> [Task set]:
- a) Answer these questions from the passage on U-values and heat loss, one answer per line:
(i) What is the proper name for the U-value?
(ii) What does a relatively low U-value indicate about a wall or roof?
(iii) Which three materials make up the house's outside wall in the example?
- b) Carry the passage on U-values and heat loss forward from its last sentence.

> [Document passage]:
···
U-value and heat loss

What is a U-value?

Make yourself a cup of tea/coffee before getting stuck into this!


When we talk about the 'U-value'of a particular component of a building such as a wall, roof or window, we’re describing how well or how badly that component transmits heat from one side to the other. On a cold day in the UK when we’re warm and cosy on the inside of the building, we will be happier the lower the U-value is – because it means that our wall or roof or window is quite good at holding-up the heat getting to the outside. 

The U-value (properly known as ‘thermal transmittance’) is a useful rating number by which the construction industry can describe how good or bad a wall/roof/window/door/ground-floor is at letting heat pass through it. 


A relatively ‘low’ u-value indicates that the wall or roof etc. is poor at transmitting heat and therefore good at helping to retain heat within the building. 



All individual materials like glass, concrete, clay bricks etc., have a U-value. However, the usual way we encounter U-values is where several material elements are compounded to form part of the building envelope. So for example, the outside wall of a house made from blocks, insulation and bricks will have an overall U-value just as a roof comprising tiles, insulation, underlay and plasterboard.
···
> [Data for review]:
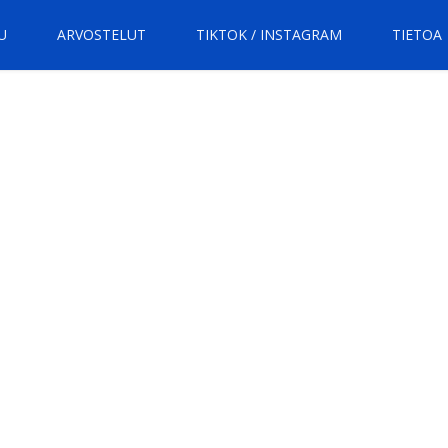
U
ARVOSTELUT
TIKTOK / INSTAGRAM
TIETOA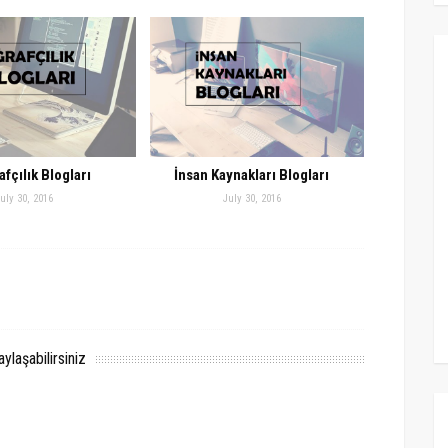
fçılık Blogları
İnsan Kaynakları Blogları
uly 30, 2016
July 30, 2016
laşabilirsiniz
···
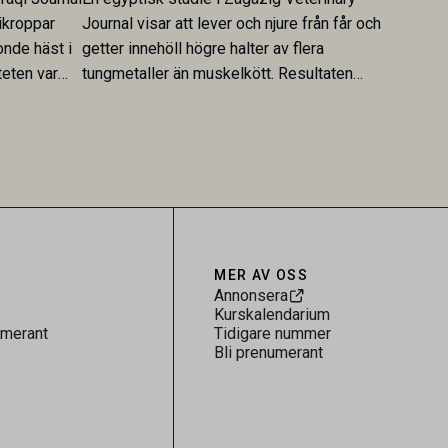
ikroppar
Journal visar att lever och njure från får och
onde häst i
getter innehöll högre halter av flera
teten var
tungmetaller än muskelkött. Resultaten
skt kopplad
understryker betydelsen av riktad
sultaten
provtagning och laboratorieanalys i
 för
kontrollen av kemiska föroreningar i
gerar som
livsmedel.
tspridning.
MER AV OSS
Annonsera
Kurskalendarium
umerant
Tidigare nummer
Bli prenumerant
···
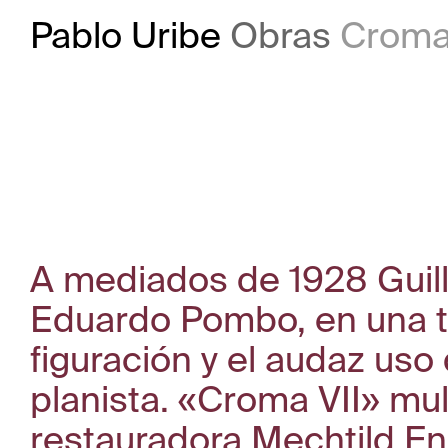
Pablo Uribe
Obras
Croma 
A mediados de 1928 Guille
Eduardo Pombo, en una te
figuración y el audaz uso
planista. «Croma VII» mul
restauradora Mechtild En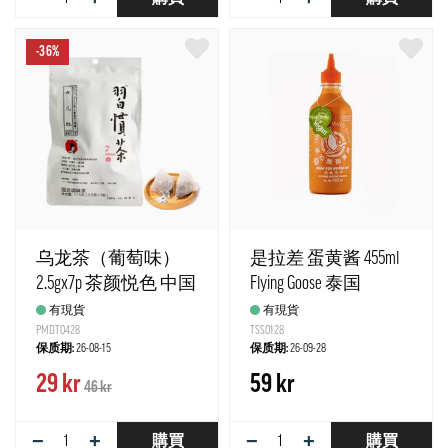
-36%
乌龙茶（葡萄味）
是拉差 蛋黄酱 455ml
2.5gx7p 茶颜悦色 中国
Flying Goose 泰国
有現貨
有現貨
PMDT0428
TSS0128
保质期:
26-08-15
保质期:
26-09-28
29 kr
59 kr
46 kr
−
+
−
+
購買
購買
···
> [Answers by item]:
- a)
(i) Thermal transmittance.
(ii) It is poor at transmitting heat and therefore good at helping to retain heat within the building.
(iii) Blocks, insulation and bricks.

- b)
The overall U-value is related to the u-value and thickness of each of the individual elements of the wall, roof or floor. 

In designing a wall, roof or ground-floor, an architect will juggle the types of materials and their thicknesses until the best possible overall u-value for the job is reached. 



How we calculate a U-value




The U-value of a building component like a wall, roof or window, measures the amount of heat (measured in Watts) lost through a square metre (m2) of that material for every degree ( measured in degrees Kelvin, K) difference in temperature between the inside and the outside. So:


U = 1/R in W/m2K or Watts per square metre per degree Kelvin


Where R is the Thermal Resistance of the material - the higher the value, the greater the resistance to the the flow of heat.


R = t/ λ


Where ‘t’ is the thickness of the material in metres and λ is the Thermal Conductivity (sometimes known as the ‘k-value)


The lambda (λ) value, or the Thermal Conductivity of a material, is a value that indicates how well a material conducts heat. The lower the λ value, the better the insulation property of the material.


Examples of Thermal Conductivity

Wood fibre insulation has Thermal Conductivity of 0.038 W/mK

Glass fibre insulation has Thermal Conductivity of 0.044 W/mK

And the Thermal Conductivity of dense concrete is around 1.5 W/mK

In comparison, the Thermal Conductivity of copper is a whopping 401 W/mK – which is why some of your kitchen pans might have copper bottoms.


Some typical U-values


Excellent: <0.10 

Good:  < 0.15

Building Regs: 0.18

Bad : Traditional Cavity Wall without insulation: 1.50

Bad: Traditional solid brick wall: 2.00


Windows ('overall': glass and frames combined)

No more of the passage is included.